Supplied data:
[Start of Attachment]

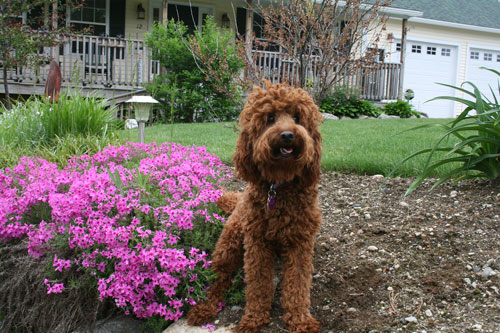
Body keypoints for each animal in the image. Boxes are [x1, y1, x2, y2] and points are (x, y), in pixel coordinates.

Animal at [188, 81, 324, 330]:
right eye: (270, 118)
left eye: (297, 117)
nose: (288, 135)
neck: (279, 186)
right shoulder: (257, 242)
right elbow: (258, 283)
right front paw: (254, 318)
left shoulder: (300, 242)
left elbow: (298, 284)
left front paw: (300, 319)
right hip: (229, 245)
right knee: (218, 279)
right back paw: (206, 307)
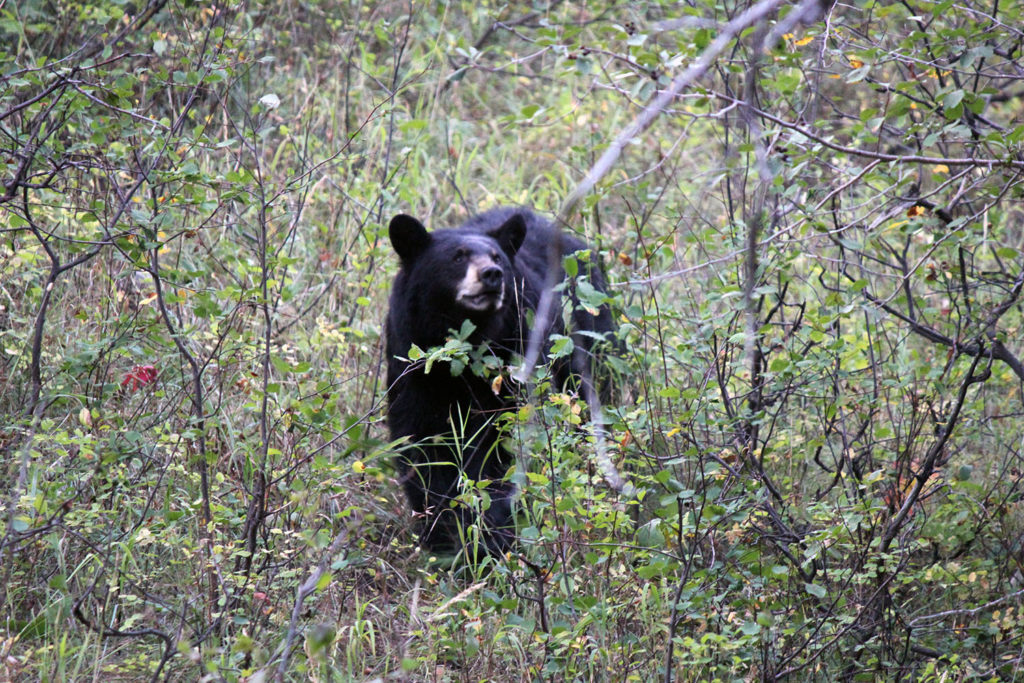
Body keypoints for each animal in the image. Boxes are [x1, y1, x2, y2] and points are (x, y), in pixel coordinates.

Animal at [382, 206, 606, 557]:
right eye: (457, 257)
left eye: (497, 257)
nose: (491, 274)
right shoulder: (413, 366)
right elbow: (422, 448)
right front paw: (442, 537)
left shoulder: (514, 360)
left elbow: (501, 450)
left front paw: (490, 536)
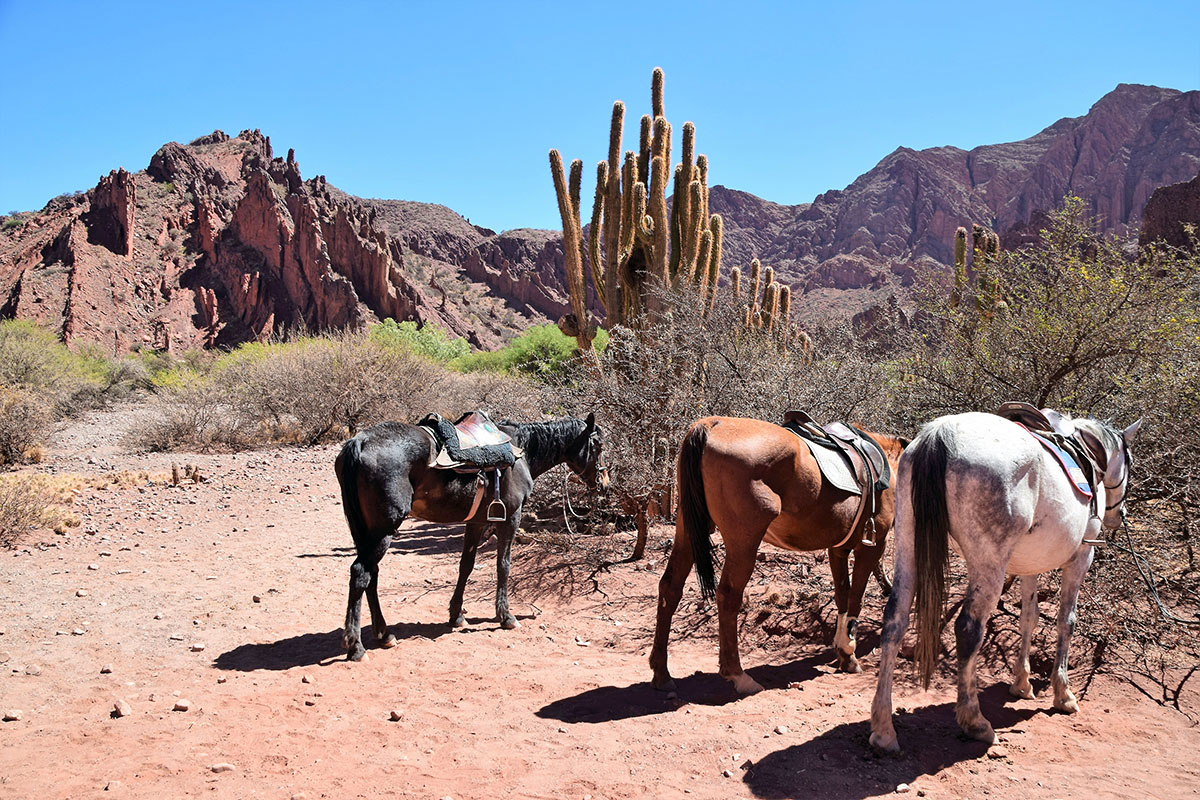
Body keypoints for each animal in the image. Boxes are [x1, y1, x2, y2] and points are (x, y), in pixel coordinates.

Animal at [336, 417, 609, 662]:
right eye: (598, 445)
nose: (605, 483)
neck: (522, 453)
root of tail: (360, 441)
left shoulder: (476, 522)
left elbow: (465, 566)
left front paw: (456, 615)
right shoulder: (510, 518)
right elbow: (503, 566)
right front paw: (506, 617)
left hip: (367, 531)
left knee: (371, 575)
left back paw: (384, 634)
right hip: (383, 530)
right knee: (361, 573)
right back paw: (356, 647)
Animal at [652, 417, 902, 695]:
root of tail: (711, 424)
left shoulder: (838, 549)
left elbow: (843, 597)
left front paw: (842, 651)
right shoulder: (871, 547)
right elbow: (856, 599)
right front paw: (849, 653)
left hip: (687, 530)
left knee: (670, 587)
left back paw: (661, 673)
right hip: (743, 544)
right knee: (727, 596)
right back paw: (738, 675)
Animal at [873, 410, 1132, 753]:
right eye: (1129, 462)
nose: (1119, 514)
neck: (1088, 452)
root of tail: (940, 434)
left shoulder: (1030, 565)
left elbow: (1028, 618)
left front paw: (1021, 683)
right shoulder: (1081, 558)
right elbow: (1066, 621)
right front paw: (1063, 694)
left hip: (908, 544)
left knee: (894, 622)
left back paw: (883, 729)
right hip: (989, 565)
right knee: (968, 629)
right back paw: (975, 721)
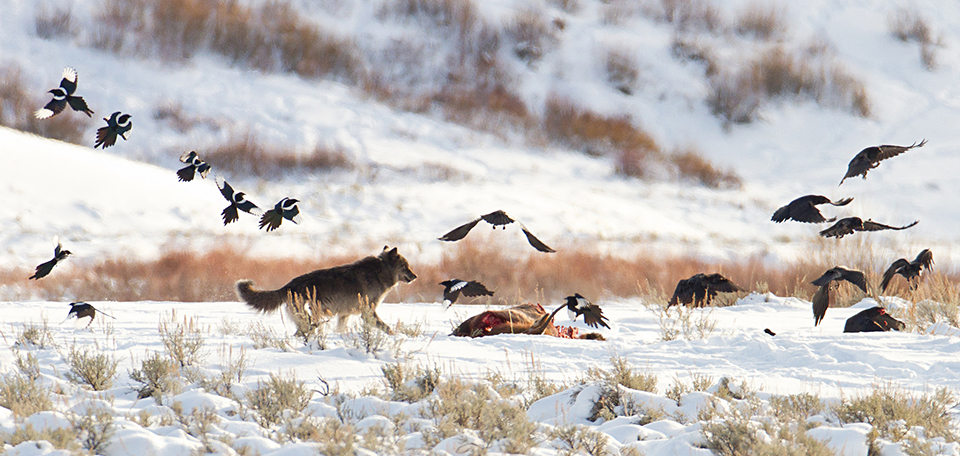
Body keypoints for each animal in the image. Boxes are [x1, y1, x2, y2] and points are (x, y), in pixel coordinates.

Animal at [235, 247, 417, 334]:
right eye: (406, 266)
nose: (415, 276)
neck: (381, 271)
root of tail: (288, 285)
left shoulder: (344, 315)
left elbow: (341, 330)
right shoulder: (367, 313)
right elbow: (388, 329)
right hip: (311, 320)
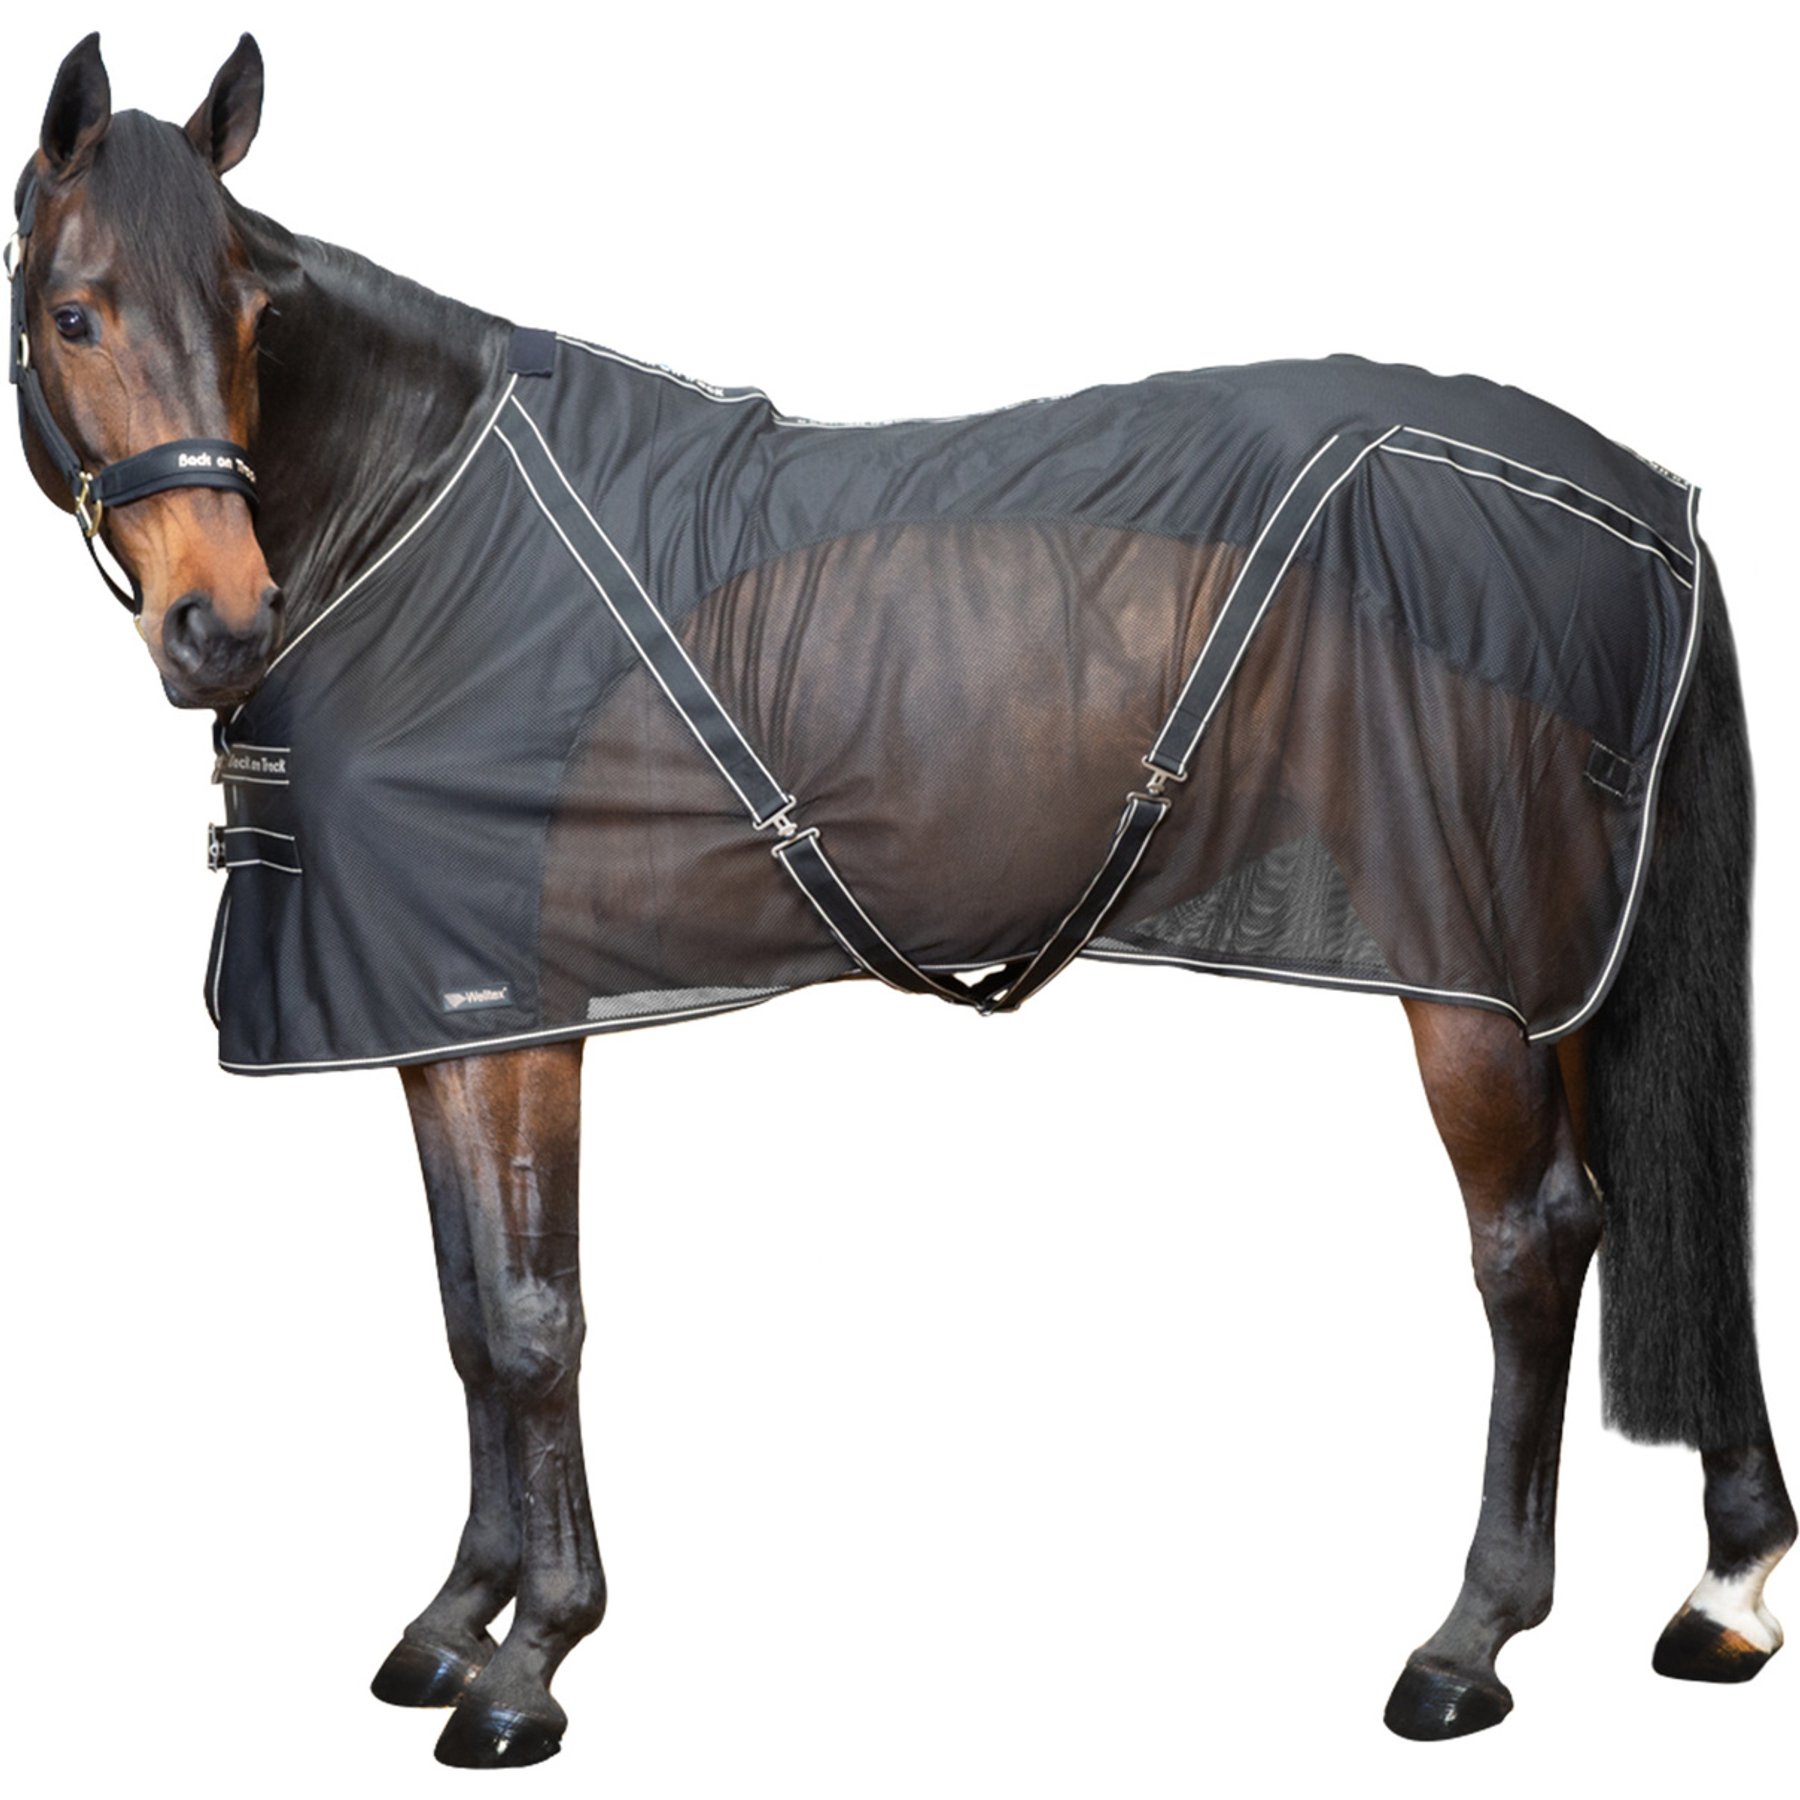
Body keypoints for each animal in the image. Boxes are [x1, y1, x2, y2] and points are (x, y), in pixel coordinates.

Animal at [10, 30, 1792, 1770]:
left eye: (255, 311)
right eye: (72, 311)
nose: (222, 623)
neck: (424, 519)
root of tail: (1645, 501)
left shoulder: (520, 1019)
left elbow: (531, 1320)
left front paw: (533, 1663)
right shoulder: (441, 1022)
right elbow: (464, 1315)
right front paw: (454, 1621)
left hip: (1462, 976)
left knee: (1532, 1242)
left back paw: (1468, 1643)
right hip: (1553, 967)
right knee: (1634, 1211)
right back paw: (1727, 1589)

[End of Attachment]

Assigned task: Omit each picture, then return all of the listing exactly as it stands.

Answer to this task:
Body keypoints for each animal in the image. Boxes are [x1, y1, x2, y2] and points are (x, y), in pixel coordinates.

Animal at [188, 81, 324, 330]:
right eye: (270, 118)
left eye: (297, 117)
nose: (288, 135)
neck: (279, 186)
right shoulder: (257, 242)
right elbow: (258, 283)
right front paw: (254, 318)
left shoulder: (300, 242)
left elbow: (298, 284)
left front paw: (300, 319)
right hip: (229, 245)
right knee: (218, 279)
right back paw: (206, 307)
Body keypoints for each animal in the image. Boxes are [x1, y1, x2, y2] and points are (x, y), in pixel coordinates.

Animal at [382, 206, 606, 557]:
right eye: (457, 257)
left eye: (497, 257)
nose: (491, 274)
right shoulder: (413, 366)
right elbow: (422, 448)
right front paw: (442, 537)
left shoulder: (514, 360)
left elbow: (501, 450)
left front paw: (490, 536)
Body keypoints for each animal in the image. Boxes are [x1, y1, x2, y2] and points are (x, y), in pixel coordinates.

Animal at [336, 417, 609, 662]:
right eye: (598, 445)
nose: (605, 483)
neck: (522, 453)
root of tail: (360, 441)
left shoulder: (476, 522)
left elbow: (465, 566)
left front paw: (456, 615)
right shoulder: (510, 518)
right elbow: (503, 566)
right front paw: (506, 617)
left hip: (367, 531)
left knee: (371, 575)
left back paw: (384, 634)
right hip: (383, 530)
right knee: (361, 573)
right back paw: (356, 647)
Animal at [652, 417, 902, 695]:
root of tail: (711, 424)
left shoulder: (838, 549)
left elbow: (843, 597)
left front paw: (842, 651)
right shoulder: (871, 547)
right elbow: (856, 599)
right front paw: (849, 653)
left hip: (687, 530)
left knee: (670, 587)
left back paw: (661, 673)
right hip: (743, 544)
right knee: (727, 596)
right back paw: (738, 675)
Animal at [873, 410, 1132, 753]:
right eye: (1129, 462)
nose: (1119, 514)
neck: (1088, 452)
root of tail: (940, 434)
left shoulder: (1030, 565)
left elbow: (1028, 618)
left front paw: (1021, 683)
right shoulder: (1081, 558)
right elbow: (1066, 621)
right front paw: (1063, 694)
left hip: (908, 544)
left knee: (894, 622)
left back paw: (883, 729)
right hip: (989, 565)
right knee: (968, 629)
right back paw: (975, 721)
Body keypoints for each animal in the image. Boxes are [x1, y1, x2, y2] and points are (x, y), in pixel coordinates.

Animal at [235, 247, 417, 334]:
right eye: (406, 266)
nose: (415, 276)
neck: (381, 271)
root of tail: (288, 285)
left shoulder: (344, 315)
left elbow: (341, 330)
right shoulder: (367, 313)
right elbow: (388, 329)
right hip: (311, 320)
Body keypoints for each animal in the image. Boxes are [x1, y1, x2, y2] and points are (x, y), in pixel coordinates.

Animal at [10, 30, 1792, 1770]:
left eye: (255, 311)
right eye: (72, 311)
nose: (222, 623)
neck: (424, 519)
root of tail: (1645, 501)
left shoulder: (520, 1019)
left elbow: (531, 1320)
left front paw: (533, 1663)
right shoulder: (441, 1022)
right elbow: (464, 1315)
right front paw: (454, 1621)
left hip: (1462, 976)
left knee: (1532, 1242)
left back paw: (1468, 1643)
right hip: (1553, 967)
right knee: (1634, 1211)
right back paw: (1727, 1589)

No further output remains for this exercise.